Search code examples
rubystring-matchingdfa

Ruby Scalable String Match


I want to match a dictionary of strings to a dictionary of patterns very quickly.

I have 10000 inputs of length 255, and 10000 patterns of length 20. I need to match these strings very quickly and I need to know which patterns matched which inputs.

My patterns need to support regular expression matching. Right now, I have everything in a mysql database and I'm using a regex call in mysql to do what I need. Ex:

patterns.each do |p|
  select * from inputs where inputs.value regex #{p}
end

but this will get slower and slower the more patterns I have. I also considered:

patterns.each do |p|
  inputs.grep(p)
end

but it has the same issue when I have too many patterns.
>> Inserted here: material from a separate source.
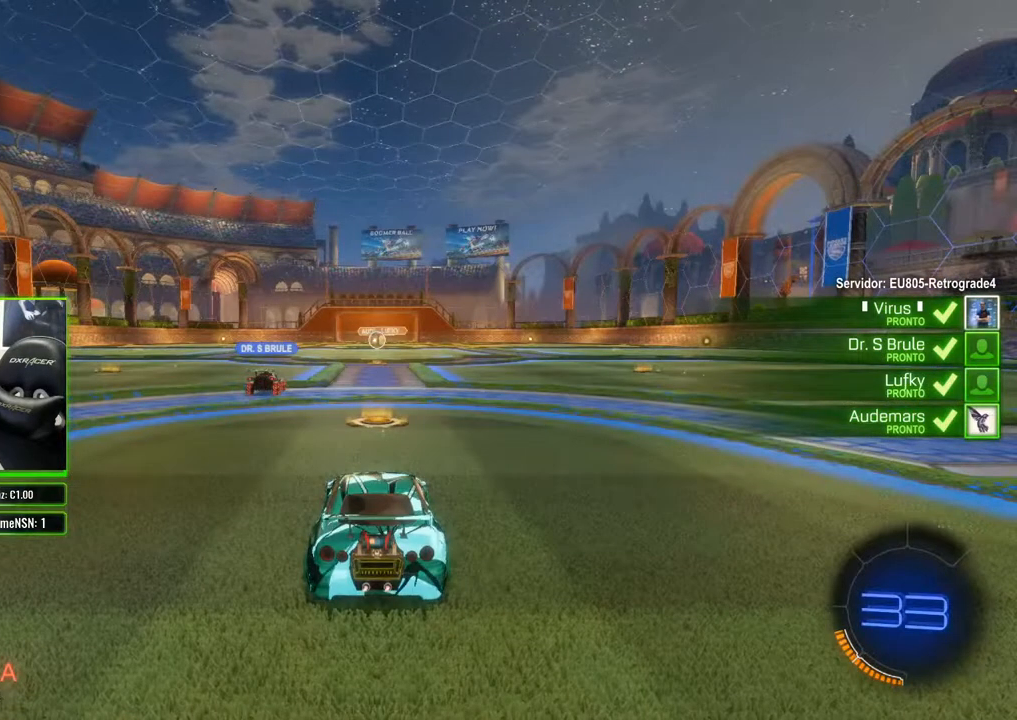
{"buttons": ["R2"], "left_stick": "center", "right_stick": "center", "events": [[33, "R2", "up"], [317, "R2", "down"], [433, "R2", "up"], [500, "R2", "down"]]}
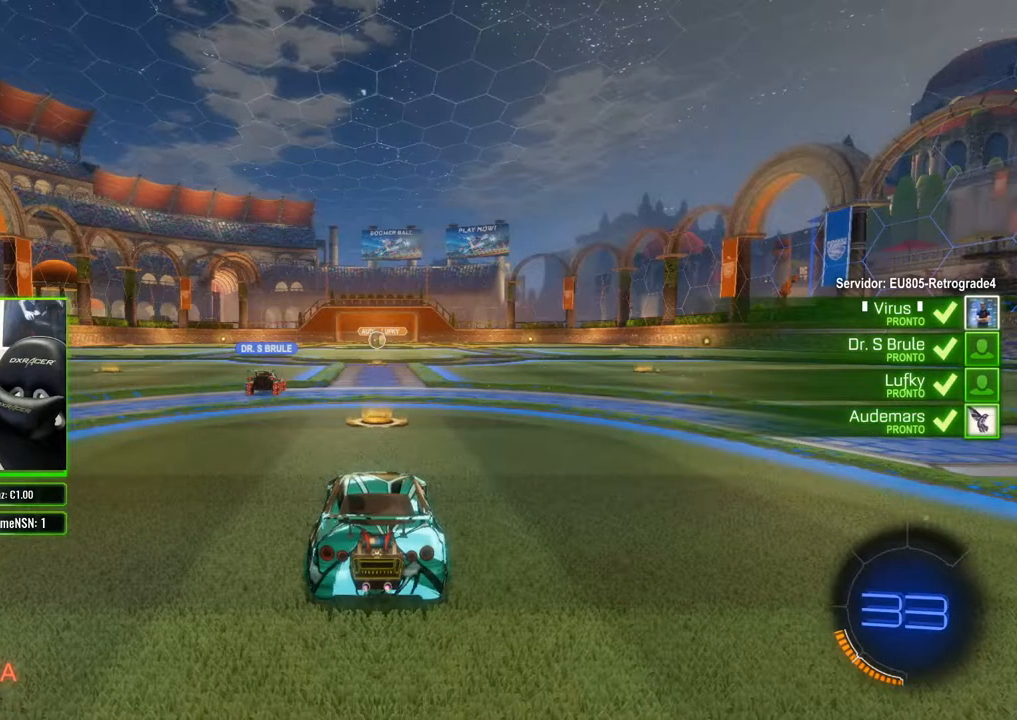
{"buttons": [], "left_stick": "center", "right_stick": "center", "events": [[100, "R2", "up"]]}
I want to create a DFA in ruby and store it in memory (separate worker process) until it's needed, but I don't if there's any resources available for doing something like this.


Solution

  • If you don't need the matches, just union the regexps; then the speed is in C. Proof of concept:

    # prepwork:
    # make 676 two-letter patterns plus a digit
    patterns = ('a'..'z').flat_map { |x| ('a'..'z').map { |y| x + y + "\\d" } }
    # convert to regexp
    regexp = Regexp.union(patterns.map{ |pattern| /(#{pattern})/ })
    
    # matching:
    # match
    match = regexp.match("mu5")
    # find out which pattern was hit
    if match
      puts patterns[match.captures.find_index { |x| x }]
      # => mu\d
    end
    

    If you need to see which pattern was hit, you either can't use any capturing brackets, or you need to rewrite my example to use named captures instead of plain ones, which shouldn't be too hard.

    EDIT: If you don't need to see which pattern was hit, you can probably speed it up by removing the parentheses from the regexp, replacing /(#{pattern})/ with /#{pattern}/, so that matching does not need to create a huge array each time.